The good news, say these researchers, is that it matters very little what you eat if you are stuck in this cycle, and the way out may be to shift the timing of your meals so you're having a high energy breakfast and consuming most of your calories by about 3 pm. This is far different than the usual way most people eat—having the biggest meal in the evening when the body is already winding down.2

“This is a useful, non-pharmacologic treatment for anyone who requires insulin to manage their type 2 diabetes,” she tells EndocrineWeb, “Focusing on your meal schedule with tight restrictions on time but not on the composition of your diet will reduce feelings of hunger, lessen your need for insulin, and eliminate carbohydrate cravings.”

Eat During the Most Active Daytime Hours  

Dr. Jakubowicz and her team studied 29 men and women, with an average age of 69 years, who had obesity and type 2 diabetes requiring insulin. Over three months, they were randomly assigned to follow a meal plan with the same number of calories (~1800 calories), but the timing varied:

  • Bdiet—3 meals daily with calories distributed as follows: a large breakfast (50% ); lunch (30% ), and dinner (20% of calories, no starches; some protein and lots of vegetables)
  • 6Mdiet—6 eating occasions (a traditional diabetes-type diet) with breakfast (20% of calories), lunch (25%), dinner (25%), and 3 snacks (10% each).

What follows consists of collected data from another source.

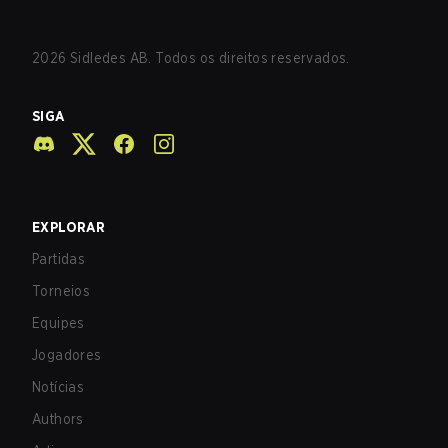
2026
Sidledes AB. Todos os direitos reservados.
SIGA
EXPLORAR
Partidas
Torneios
Equipes
Jogadores
Notícias
Authors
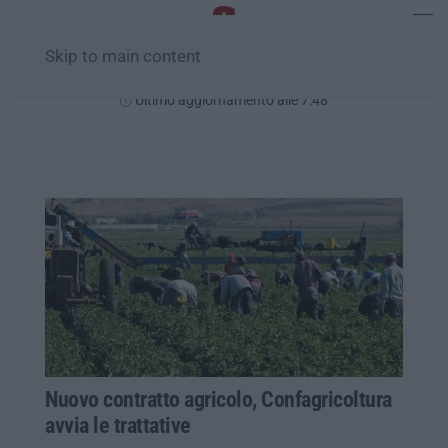
Skip to main content
Lunedì, 10 Agosto
Ultimo aggiornamento alle 7:48
Nuovo contratto agricolo, Confagricoltura
avvia le trattative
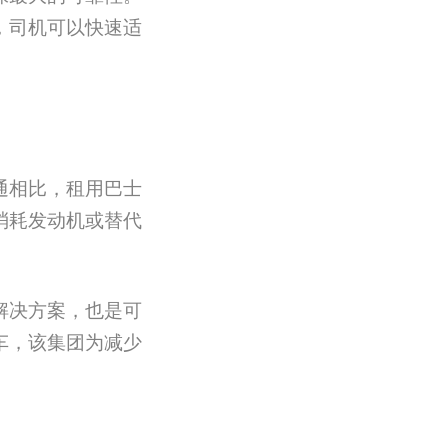
，司机可以快速适
通相比，租用巴士
消耗发动机或替代
解决方案，也是可
车，该集团为减少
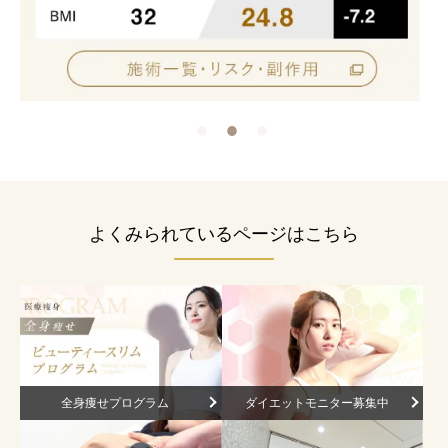
よくみられているページはこちら
全身痩せプログラム
ダイエットモニター募集中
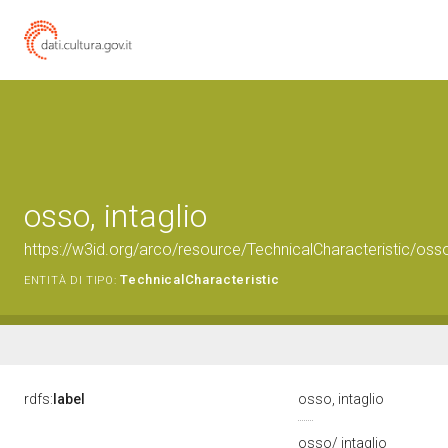
osso, intaglio
https://w3id.org/arco/resource/TechnicalCharacteristic/osso
TechnicalCharacteristic
ENTITÀ DI TIPO:
rdfs:
label
osso, intaglio
osso/ intaglio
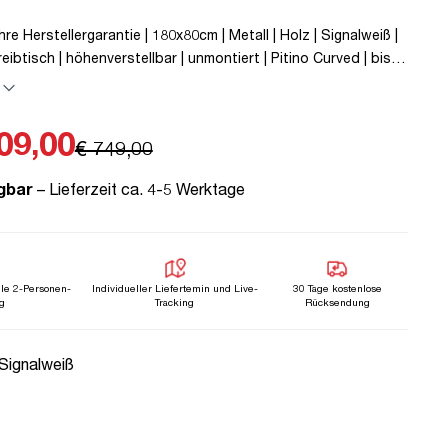
re Herstellergarantie | 180x80cm | Metall | Holz | Signalweiß |
reibtisch | höhenverstellbar | unmontiert | Pitino Curved | bis
 TÜV© geprüfte Ergonomie | TÜV© mobiles Arbeiten |
| Elektrisch höhenverstellbar | Familiengerecht |
tion
09,00
€ 749,00
gbar
– Lieferzeit ca. 4-5 Werktage
lle 2-Personen-
Individueller Liefertemin und Live-
30 Tage kostenlose
g
Tracking
Rücksendung
uswählen
 Signalweiß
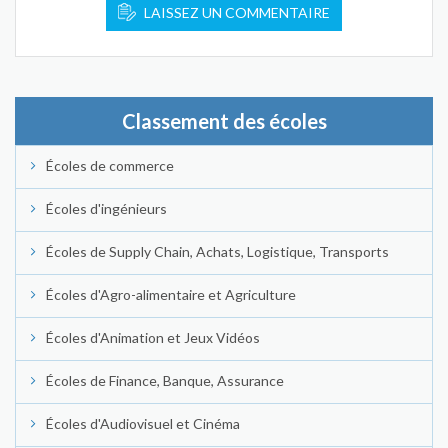
LAISSEZ UN COMMENTAIRE
Classement des écoles
Écoles de commerce
Écoles d'ingénieurs
Écoles de Supply Chain, Achats, Logistique, Transports
Écoles d'Agro-alimentaire et Agriculture
Écoles d'Animation et Jeux Vidéos
Écoles de Finance, Banque, Assurance
Écoles d'Audiovisuel et Cinéma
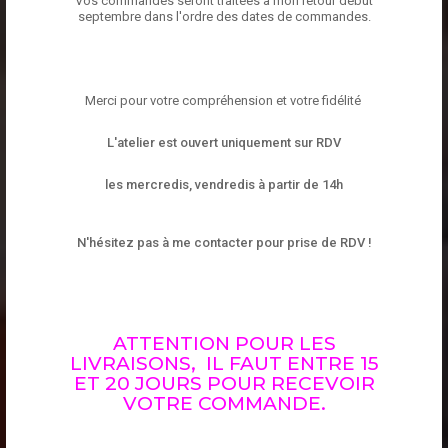
Vos commandes seront traitées à mon retour début
septembre dans l'ordre des dates de commandes.
Merci pour votre compréhension et votre fidélité
L'atelier est ouvert uniquement sur RDV
les mercredis, vendredis à partir de 14h
N'hésitez pas à me contacter pour prise de RDV !
ATTENTION POUR LES
LIVRAISONS, IL FAUT ENTRE 15
ET 20 JOURS POUR RECEVOIR
VOTRE COMMANDE.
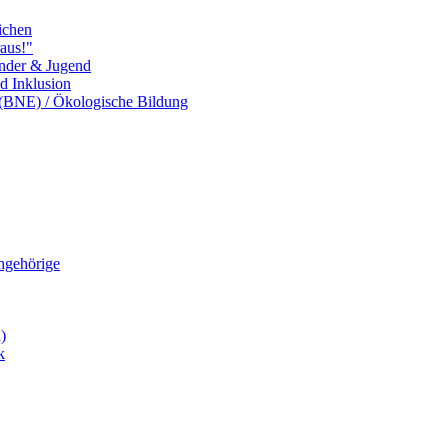
ichen
aus!"
inder & Jugend
nd Inklusion
 (BNE) / Ökologische Bildung
Angehörige
)
k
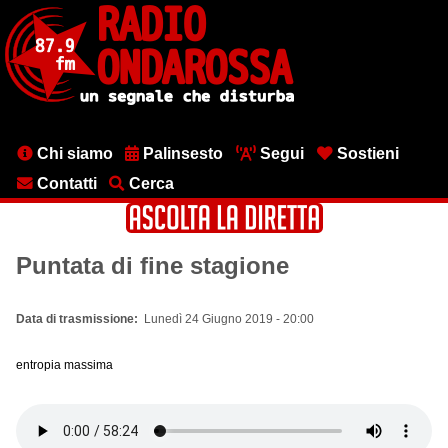
Salta
al
contenuto
principale
Menu
Chi siamo
Palinsesto
Segui
Sostieni
testata
Contatti
Cerca
Puntata di fine stagione
Data di trasmissione
Lunedì 24 Giugno 2019 - 20:00
entropia massima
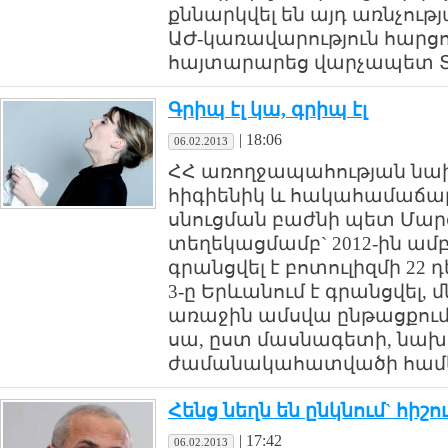
քննարկվել են այդ առնչությ
ԱԺ-կառավարություն հար
հայտարարեց վարչապետ Տ
Գրիպ էլ կա, գրիպ էլ
|
18:06
06.02.2013
ՀՀ առողջապահության ն
հիգիենիկ և հակահամաճար
սնուցման բաժնի պետ Մա
տեղեկացմամբ` 2012-ին ամ
գրանցվել է բոտուլիզմի 22 
3-ը Երևանում է գրանցվել, 
առաջին ամսվա ընթացքում 
սա, ըստ մասնագետի, նախ
ժամանակահատվածի համեմ
Հենց նեղն են ընկնում` հիշո
|
17:42
06.02.2013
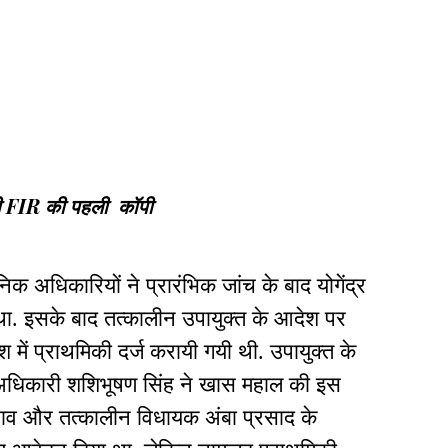
गयी FIR की पहली कॉपी
क अधिकारियों ने प्रारंभिक जांच के बाद योगेंद्र
ा था. इसके बाद तत्कालीन उपायुक्त के आदेश पर
ें प्राथमिकी दर्ज करायी गयी थी. उपायुक्त के
अधिकारी शशिभूषण सिंह ने खास महाल की इस
 साव और तत्कालीन विधायक अंबा प्रसाद के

Here’s what might you expect by adopting a change in the way you time your meals to reflect an eating style similar to the Bdiet group:1

  • Significantly less need for insulin (20.5 units less daily vs. 2.2 units more in the 6Mdiet group), in as little as 2 weeks
  • Weight loss of ~11 pounds (versus 3-pound weight gain in the 6Mdiet group)
  • Drop in fasting glucose levels more than twice a much as the 6Mdiet group
  • Decrease in mean glucose levels during sleep 

“To reduce your need for insulin, improve your glucose control, and even see your weight drop, you will want to be prepared to make this an almost everyday routine,” senior study author, Zohar Landau, MD, a pediatric endocrinologist at Wolfson Medical Center told EndocrineWeb, “and, by making this change, you will see a drop in your [insulin] medication, your body weight, and you will have better glucose control.”

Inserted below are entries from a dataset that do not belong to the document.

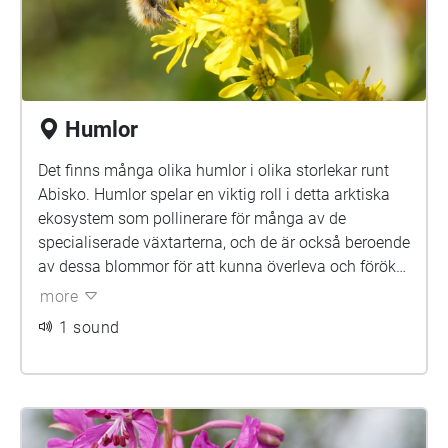
Humlor
Det finns många olika humlor i olika storlekar runt
Abisko. Humlor spelar en viktig roll i detta arktiska
ekosystem som pollinerare för många av de
specialiserade växtarterna, och de är också beroende
av dessa blommor för att kunna överleva och föröka
sig.
more
1 sound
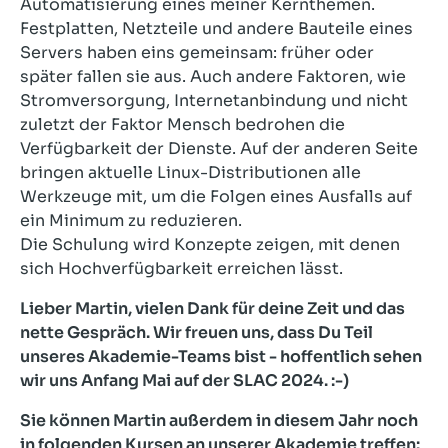
Automatisierung eines meiner Kernthemen.
Festplatten, Netzteile und andere Bauteile eines
Servers haben eins gemeinsam: früher oder
später fallen sie aus. Auch andere Faktoren, wie
Stromversorgung, Internetanbindung und nicht
zuletzt der Faktor Mensch bedrohen die
Verfügbarkeit der Dienste. Auf der anderen Seite
bringen aktuelle Linux-Distributionen alle
Werkzeuge mit, um die Folgen eines Ausfalls auf
ein Minimum zu reduzieren.
Die Schulung wird Konzepte zeigen, mit denen
sich Hochverfügbarkeit erreichen lässt.
Lieber Martin, vielen Dank für deine Zeit und das
nette Gespräch. Wir freuen uns, dass Du Teil
unseres Akademie-Teams bist - hoffentlich sehen
wir uns Anfang Mai auf der SLAC 2024. :-)
Sie können Martin außerdem in diesem Jahr noch
in folgenden Kursen an unserer Akademie treffen:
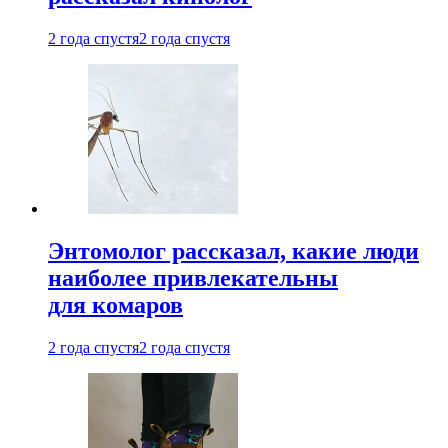
2 года спустя
2 года спустя
Энтомолог рассказал, какие люди
наиболее привлекательны
для комаров
2 года спустя
2 года спустя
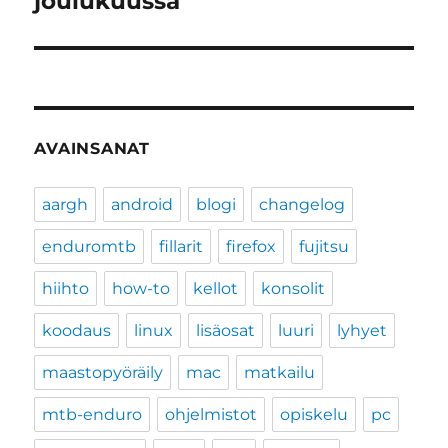
joulukuussa
AVAINSANAT
aargh
android
blogi
changelog
enduromtb
fillarit
firefox
fujitsu
hiihto
how-to
kellot
konsolit
koodaus
linux
lisäosat
luuri
lyhyet
maastopyöräily
mac
matkailu
mtb-enduro
ohjelmistot
opiskelu
pc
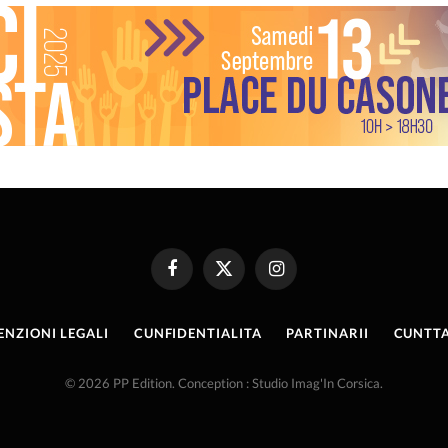
Facebook
X
Instagram
(Twitter)
ENZIONI LEGALI
CUNFIDENTIALITA
PARTINARII
CUNTTA
© 2026 PP Edition. Conception : Studio Imag'In Corsica.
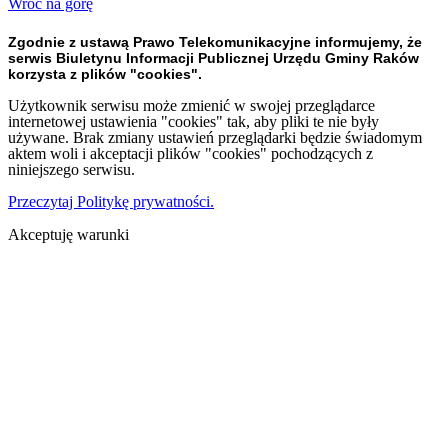
Wróć na górę
Zgodnie z ustawą Prawo Telekomunikacyjne informujemy, że
serwis Biuletynu Informacji Publicznej Urzędu Gminy Raków
korzysta z plików "cookies".
Użytkownik serwisu może zmienić w swojej przeglądarce
internetowej ustawienia "cookies" tak, aby pliki te nie były
używane. Brak zmiany ustawień przeglądarki będzie świadomym
aktem woli i akceptacji plików "cookies" pochodzących z
niniejszego serwisu.
Przeczytaj Politykę prywatności.
Akceptuję warunki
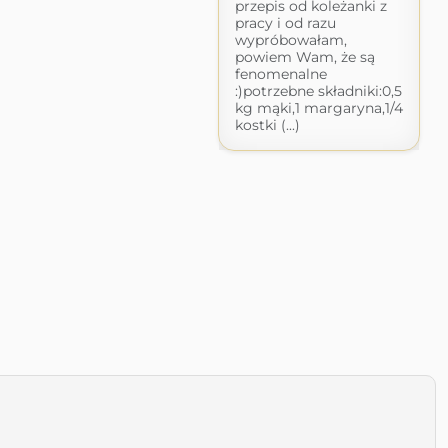
przepis od koleżanki z
pracy i od razu
wypróbowałam,
powiem Wam, że są
fenomenalne
:)potrzebne składniki:0,5
kg mąki,1 margaryna,1/4
kostki (...)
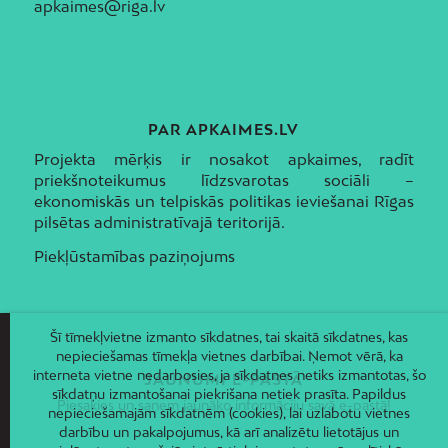
apkaimes@riga.lv
PAR APKAIMES.LV
Projekta mērķis ir nosakot apkaimes, radīt
priekšnoteikumus līdzsvarotas sociāli –
ekonomiskās un telpiskās politikas ieviešanai Rīgas
pilsētas administratīvajā teritorijā.
Piekļūstamības paziņojums
Šī tīmekļvietne izmanto sīkdatnes, tai skaitā sīkdatnes, kas
nepieciešamas tīmekļa vietnes darbībai. Ņemot vērā, ka
interneta vietne nedarbosies, ja sīkdatnes netiks izmantotas, šo
JAUNUMI E-PASTĀ
sīkdatņu izmantošanai piekrišana netiek prasīta. Papildus
Piesakies un saņem jaunāko informāciju savā e-pastā!
nepieciešamajām sīkdatnēm (cookies), lai uzlabotu vietnes
darbību un pakalpojumus, kā arī analizētu lietotājus un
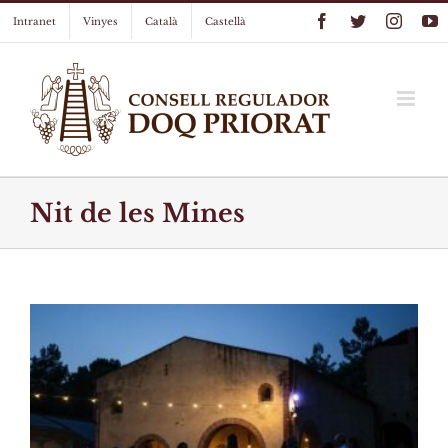
Skip
Facebook
Twitter
Instag
Y
Intranet
Vinyes
Català
Castellà
to
content
Nit de les Mines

A diet with the same level of calories but a change in meal timing and frequency has a pivotal role to help patients improve their type 2 diabetes,says Dr. Jakubowicz.

Obesity Experts Weighs In

From this study, while maintaining the same caloric intake, in this case 1600 calories a day, the differences for patients who consumed most of their calories earlier in the day was significant, says J. Michael Gonzalez-Campoy, MD, PhD, FACE,  medical director and CEO of the Minnesota Center for Obesity, Metabolism and Endocrinology in Eagan, Minnesota.

"Clearly, there is a lesson here," Dr. Mike tells EndocrineWeb," For people with obesity and type 2 diabetes mellitus, there is more to it than total daily caloric intake to optimize the meal plan.  This is strong encouragement to do away with snacking, and to plan three good meals a day with the biggest one early in the day."

Now we need to understand why stacking most calories earlier in the day seems to make such as difference. "Why this observation holds true needs to be addressed," he says.

The authors had no financial disclosures.